We actually carry out this demonstartion here. What you find is the oil is of course ruined after just one demo' and has to be drained. However there is always contaminated oil that lodges in the pump body so we rinse out the pump a few times with new vacuum pump oil then refill and everythings fine. Also remember any components between the glass bottle and the pump (line, manifold, vacuum gauge etc) will be contaminated with moisture.
If you're going to do this demonstation, buy plenty of oil.

A agree that water diluted in the oil will rise vapor pressure but the pressure we see on our digital and analog vacuummeter is far below the vapor pressure at 20°C (actual water temperature)

So, even if there's water in the oil, the pressure we have should normally low enough to let the water boil.

For me, it's the pressure above the surface that counts, no matter with what means this vacuum is reached.

The water in the bottle with a vacuum above the surface, low enough to let it boil doesn't know that there's water in the pump further in the circuit.

Or is this wrong and if so, why is it wrong?

Pendlesteve, how much water you put in the reservoir?

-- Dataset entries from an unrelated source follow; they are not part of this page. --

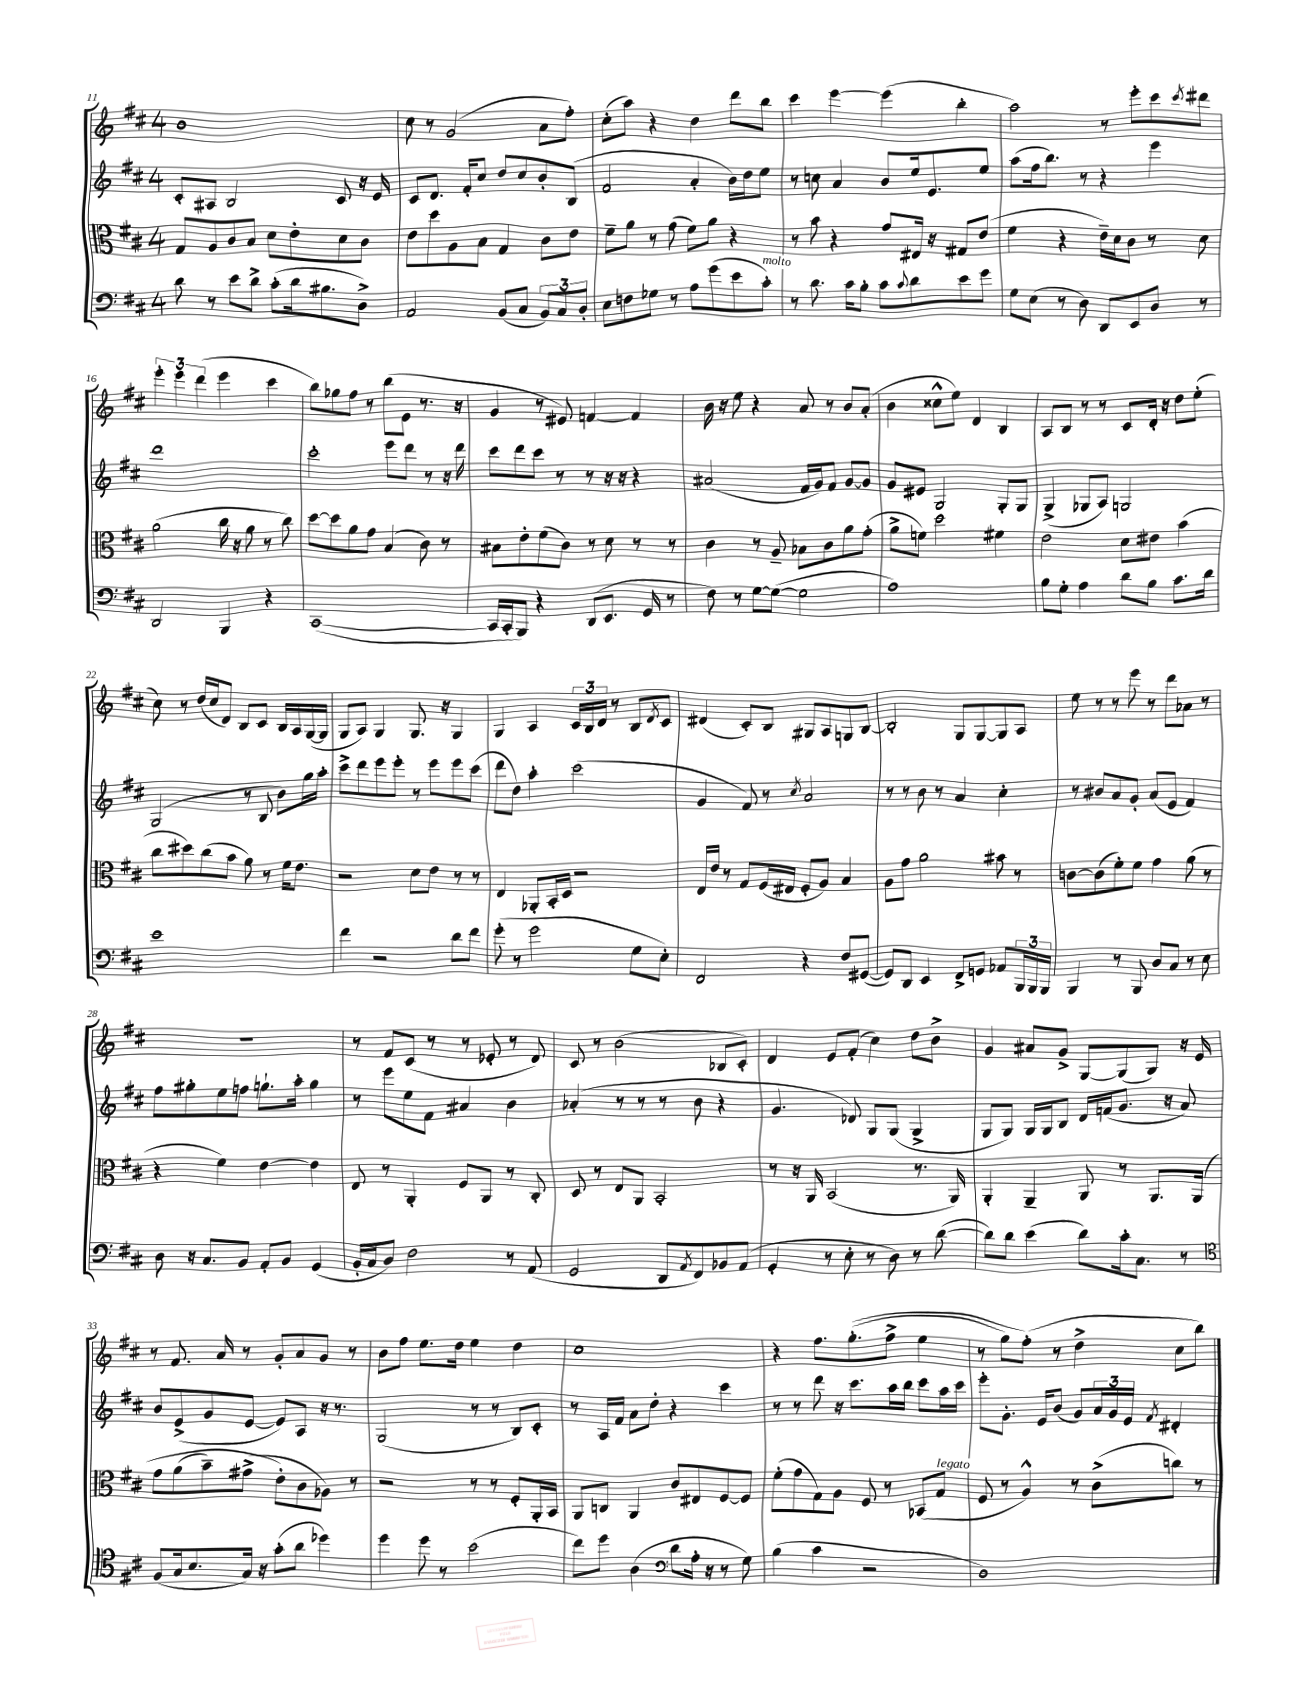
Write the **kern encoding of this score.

**kern	**kern	**kern	**kern
*part4	*part3	*part2	*part1
*staff4	*staff3	*staff2	*staff1
*clefF4	*clefC3	*clefG2	*clefG2
*k[f#c#]	*k[f#c#]	*k[f#c#]	*k[f#c#]
*M4/4	*M4/4	*M4/4	*M4/4
=11	=11	=11	=11
8d\	8G/L	8c#'/L	1b
8r	8A/	8A#X/J	.
8e\L	8c#/	2B/	.
8d^\J	8B/J	.	.
(8c#'\L	8d\L	.	.
16d\k	8e'\	.	.
8.B#X\	.	.	.
.	8d\	8c#/	.
8D^\J)	8c#\J	16r	.
.	.	16e/	.
=12	=12	=12	=12
2AA/	8e\L	8c#/L	8cc#\
.	8dd\	8.d/J	8r
.	8A\	.	(2g/
.	.	16f#'/KL	.
.	8B\J	8cc#/J	.
(8BB/L	4G/	8dd/L	.
8C#/J	.	8cc#/	.
12BB/L)	8c#\L	8b'/	8a\L
12C#/	.	.	.
.	8e\J	(8B/J	8ff#'\J)
12D'/J	.	.	.
=13	=13	=13	=13
8E\L	8f#~\L	2f#/	(8cc#'\L
8Fn\	8a\J	.	8aa\J)
8G-X\J	8r	.	4r
8r	(8g\	.	.
8A\L	8f#\L)	4a'/	4dd\
(8g\	8a\J	.	.
8e\	4r	16b\LL)	8ddd\L
.	.	16dd\J	.
!LO:TX:a:i:t=molto	!	!	!
8c#'\J)	.	8ee\J	8bb\J
=14	=14	=14	=14
8r	8r	8r	4ccc#\
8.d\	8b\	8ccn\	.
.	4r	4a/	[4eee\
16c#\KL	.	.	.
8B'\J	.	.	.
8c#\L	8g/L	8b/L	(4eee\]
8qqc#/	.	.	.
8d\	16E#X/Jk	16ee/k	.
.	16r	8.e/	.
8e\	8G#X/L	.	4bb'\
8g\J	(8e/J	8ee/J	.
=15	=15	=15	=15
8G\L	4f#\	(8aa\L	2aa\)
(8E\J	.	16ff#\k	.
.	.	8.bb\J)	.
8r	4r	.	.
8D\)	.	8r	.
8DD/L	16e~\LL)	4r	8r
.	16d\J	.	.
8EE/	8c#\J	.	8eee'\L
8D/J	8r	4eee\	8ccc#\
.	.	.	8qccc#/
8r	8d\	.	8ddd#X\J
!!LO:LB:g=z
=16	=16	=16	=16
2DD/	(2a\	1ddd	6eee'\
.	.	.	6eee\
.	.	.	(6ddd\
4BBB/	16cc#\	.	4eee\
.	16r	.	.
.	8a\	.	.
4r	8r	.	4ccc#\
.	8cc#\)	.	.
=17	=17	=17	=17
([1CC#	[8dd\L	2ccc#'\	8bb\L)
.	8dd\]	.	8gg-X\
.	8a\	.	8ff#\J
.	8g\J	.	8r
.	(4B/	8eee\L	(8bb\L
.	.	8ddd\J	8e\J
.	8c#\)	8r	8.r
.	8r	16r	.
.	.	16ddd\	16r
=18	=18	=18	=18
16CC#/LL]	8B#X\L	8ccc#\L	4g/
16CC#'/J	.	.	.
8BBB/J)	8e'\	8ddd\	.
4r	(8f#\	8ccc#\J	8r
.	8c#\J)	8r	8e#X/)
(8DD/L	8r	8r	[4fn/
8.EE/J	8d\	16r	.
.	.	16r	.
.	8r	4r	4f/]
16GG/	.	.	.
8r	8r	.	.
=19	=19	=19	=19
8F#\)	4c#\	(2a#X/	16b\
.	.	.	16r
8r	.	.	8ee\
[8G\L	8r	.	4r
(8G\J_	8A~/	.	.
2G\]	8B-X\L	16f#/LL	8a/
.	.	16g/J)	.
.	8c#\	8f#/J	8r
.	8a\	[8g/L	8b/L
.	(8g'\J	8g/J]	(8a'/J
=20	=20	=20	=20
1A)	8a^\L	8g/L	4b\
.	8fn\J)	8e#X/J	.
.	2dd\	2G/	8cc##X^^\L
.	.	.	8ee\J)
.	.	.	4d/
.	4f#X\	8G'/L	4B/
.	.	8G/J	.
=21	=21	=21	=21
8B\L	2e\	(4G^/	8A/L
8G'\J	.	.	8B/J
4A\	.	8G-X/L	8r
.	.	8A/J)	8r
8d\L	8d\L	2Gn/	8c#/L
8B\J	8e#X\J	.	16d'/Jk
.	.	.	16r
8.c#\L	(4b\	.	8dd\L
.	.	.	(8ee'\J
16d\Jk	.	.	.
!!LO:LB:g=z
=22	=22	=22	=22
1e	8cc#\L	(2G/	8cc#\)
.	8dd#X\)	.	8r
.	(8cc#\	.	(16dd/LL
.	.	.	16cc#/J
.	8b\J	.	8d/J)
.	8a\)	8r	8B/L
.	8r	8B/	8c#/J
.	16f#\KL	8b\L)	16B/LL
.	8.e\J	.	16A/
.	.	16gg\L	([16G/
.	.	16aa'\JJ	16G/JJ]
=23	=23	=23	=23
4f#\	2r	8ccc#^\L	8G/L
.	.	8ddd\	8A/J)
2r	.	8eee\	4G/
.	.	8eee'\J	.
.	8d\L	8r	8.G/
.	8e\J	8eee\L	.
.	.	.	16r
8d\L	8r	8eee\	4G/
8f#\J	8r	(8ccc#\J	.
=24	=24	=24	=24
(8g'\	4E/	8ddd\L	4G/
8r	.	8dd\J)	.
2g\	8AA-X'/L	4aa'\	4A/
.	16BB'/L	.	.
.	16D/JJ	.	.
.	2r	(2ccc#\	24c#/LL
.	.	.	24B/
.	.	.	24d/JJ
.	.	.	8r
8G\L	.	.	8B/L
.	.	.	8qd/
8E'\J)	.	.	8c#/J
=25	=25	=25	=25
2FF#/	16E/LL	4g/	(4d#X/
.	16e/JJ	.	.
.	8r	.	.
.	8G/L	8f#/)	8c#'/L)
.	(16F#/L	8r	8B/J
.	16E#X/JJ	.	.
.	.	8qcc#/	.
4r	8F#'/L	2a/	8G#X/L
.	8A/J)	.	8A/
8F#/L	4B/	.	8Gn/
([8GG#X/J	.	.	[8B/J
=26	=26	=26	=26
8GG#/L])	8A\L	8r	2B'/]
8DD/J	8g\J	8r	.
4EE/	2a\	8b\	.
.	.	8r	.
8FF#^/L	.	4a/	8G/L
8GGn/J	.	.	[8G/
8AA-X/L	8b#X\	4cc#'\	8G/]
24BBB/L	8r	.	8A/J
24BBB/	.	.	.
24BBB/JJ	.	.	.
=27	=27	=27	=27
4BBB/	[8cn\L	8r	8ee\
.	(8c\]	8b#X/L	8r
8r	8f#'\)	8a/	8r
8BBB/	8f#\J	8g'/J	8eee\
8D/L	4g\	(8a/L	8r
8C#/J	.	8e/J	8ddd\L
8r	(8a\	4f#/)	8a-X\J
8E\	8r	.	8r
!!LO:LB:g=z
=28	=28	=28	=28
8D\	4r	8ff#\L	1r
16r	.	8gg#X'\	.
8.C#/L	.	.	.
.	4f#\)	8ee\	.
8BB/J	.	8ffn\J	.
8AA'/L	[4e\	8.ggn`\L	.
8BB/J	.	.	.
.	.	16aa'\Jk	.
(4GG/	4e\]	4gg\	.
=29	=29	=29	=29
16BB'/LL	8E/	8r	8r
16C#/J	.	.	.
8D/J)	8r	8eee\L	8f#/L
2F#\	4AA'/	8ee\	(8c#/J
.	.	8f#\J	8r
.	8F#/L	4a#X/	8r
.	8AA/J	.	8e-X'/
8r	8r	4b\	8r
(8AA/	8C#'/	.	8d/)
=30	=30	=30	=30
2GG/	8D/	(4a-X'/	8c#/
.	8r	.	8r
.	8E/L	8r	(2b\
.	8AA/J	8r	.
8DD/L	2BB'/	8r	.
8qAA/	.	.	.
8FF#/)	.	8b\	.
8BB-X/	.	4r	8B-X/L
(8AA/J	.	.	8c#'/J)
=31	=31	=31	=31
4GG'/	8r	4.g/	4d/
.	16r	.	.
.	16AA/	.	.
8r	(2BB/	.	8e/L
8E'\	.	8d-X/)	(8f#'/J
8r	.	8G/L	4cc#\)
8D\)	.	(8G/J	.
8r	8.r	4G^/	8dd\L
([8d\	.	.	8b^\J
.	16AA/)	.	.
=32	=32	=32	=32
8d\L])	4AA'/	8G/L	4g/
8d\J	.	8G/J)	.
(4e\	4AA~/	16G/LL	8a#X/L
.	.	16G/J	.
.	.	8B/J	8g^/J
8d\L)	8AA/	16d/LL	[8G/L
.	.	(16fn/J	.
16c#'\k	8r	8.g/J	(8G/]
8.C#\J	.	.	.
.	8.AA/L	.	8G/J)
.	.	16r	.
8r	.	8a/)	16r
.	(16AA/Jk	.	16e/
!!LO:LB:g=z
=33	=33	=33	=33
*clefC4	*	*	*
(8F#/L	8g\L	8b/L	8r
16G/k	(8a\	(8e^/	8.f#/
8.B/	.	.	.
.	8b~\)	8g/	.
.	.	.	16a/
16G/Jk)	(8g#X^\J	[8e/J	8r
16r	.	.	.
(8g'\L	8e'\L)	8e/L])	8g'/L
8a\J	8c#\	8A/J	8a/
4dd-X\)	8A-X\J)	16r	8g/J
.	.	8.r	.
.	8r	.	8r
=34	=34	=34	=34
4dd\	2r	(2G/	8b\L
.	.	.	8ff#\J
8dd\	.	.	8.ee\L
8r	.	.	.
.	.	.	16dd\Jk
(2b\	8r	8r	4ee\
.	8r	8r	.
.	8F#'/L	8B/L)	4dd\
.	16AA'/L	8c#'/J	.
.	16BB/JJ	.	.
=35	=35	=35	=35
8cc#\L)	8AA/L	8r	1cc#
8dd\J	8Cn/J	16A/LL	.
.	.	16f#/JJ	.
(4A\	4AA/	8a\L	.
.	.	8dd'\J	.
*clefF4	*	*	*
8d\L	8c#/L	4r	.
16A'\Jk	8E#X/	.	.
16r	.	.	.
8r	[8F#/	4ccc#\	.
8G\)	8F#/J]	.	.
=36	=36	=36	=36
(4B\	(8f#'\L	8r	4r
.	8g\	8r	.
4c#\	8G\)	8ddd\	8.ff#\L
.	8A\J	16r	.
.	.	8.ccc#\L	((8.gg'\
2r	8F#/	.	.
.	8r	16aa\L	8ff#^\J
.	.	16bb\JJ	.
.	(8BB-X/L	8ccc#\L	4ee\
!	!LO:TX:a:i:t=legato	!	!
.	8G/J	16aa\L	.
.	.	16ccc#\JJ	.
=37	=37	=37	=37
1D)	8F#/	8eee'\L	8r
.	8r	8.g'\J	8gg\L)
.	4A^^/)	.	(8ff#'\J)
.	.	16e/KL	.
.	.	(8b/J	8r
.	8r	8g/L)	4dd^\
.	(8c#^\L	24a/L	.
.	.	24g/	.
.	.	24e/JJ	.
.	.	8qf#/	.
.	8ccn\J)	4d#X'/	8cc#\L
.	8r	.	8bb\J)
==	==	==	==
*-	*-	*-	*-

I don't know the answer but it seems that the right answer is not that easy.

I've always wondered how milking parlours wash out all the milk lines with water at 95C and not have all the water vaporise, but none of the parlour fitters i've asked can give a satifactory answer. You do get huge clouds of water vapor out the vac pump exhausts though. I think they have to circulate the water for 5 or 10 minutes at about 85C. Some of the bigger parlours use compressed air to chase the last of the milk or water out.

I went to the yellow jacket tools day at the wholesalers and the guy from yellow jacked said it can take two or more flushes of oil to get your vac pump working properly after bad contamination, as he then demonsrated on Pete's pump which took three changes to get a good reading on the vac gauge:eek:

How many people are going to be trying to boil water with their vac pumps this weekend:D

Jon

The technician did at the plant with the vacuum chamber at a very low vacuum did a test for me.
He placed in front of the window a glass bottle, half full of water.

He started the pumps and watched what happened.
Soon after starting up (+/- 30 seconds), the water started to boil.

Then it started boiling so heavy that water splashed out the bottle so that only 1/3 was left in the bottle.
Some of the ice droplets on the window vaporised.
But after a minute, the droplets had formed ice and remained ice.
The water in the bottle turned almost immediately in ice.

What remained in the floor fooze then almost immediately and the level didn't decrease, even after 30 minutes of pumping.

So, the pump I use isn't going for some reason not low enough, altough the digital gauge indictates a low enough vacuum level.

He suggested that we should repeat once the test when I'm there again (+/- 250 km or 155 miles from here) Perhaps I then have to make a small movie of it.